Sometimes people who come close to death, who go down that tunnel towards the light, value their life more afterwards. At the end of a 10k, just being able to stand still and breathe normally again is a wonder. They give you a bottle of water and it's the best water you ever tasted. At Wistow Morag was there with a bag of Celebrations and the mini Mats bars tasted so amazing I had to have 3. And the sun was shining and the colours of people's Vaporflys were the brightest colours I'd ever seen. And, after all the rain, the sky had never looked a more perfect shade of blue.

Kerrie and I bought a coffee from the mobile coffee van and we sat on a wall watching people try their best to smash up their cars reversing badly out of the tiny village hall car park. It was better than a West End show. You can't choreograph better comedy than that.

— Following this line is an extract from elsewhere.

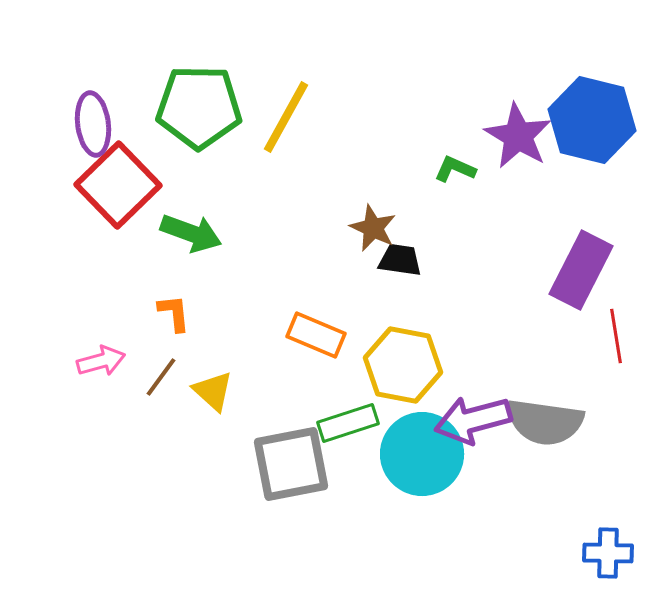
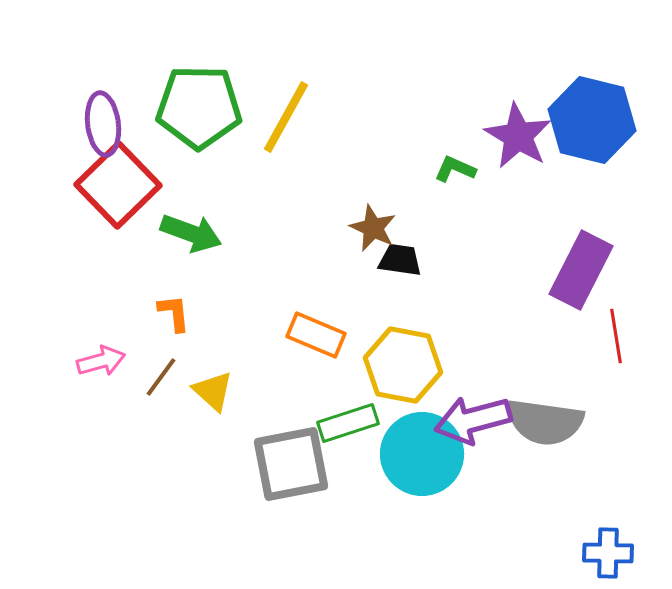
purple ellipse: moved 10 px right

On the way back from Wistow in the car, Kerrie said all the races you do, you remember them. And not just the race, the day itself. And she's right. The journey there and back, what you had to eat, who was there. The pain ends but the happiness doesn't.


A 10k only lasts around 50 minutes for me, and that's the total amount of pain. Once it's over, it's over. But the happiness, and the pride at completing one never really goes away.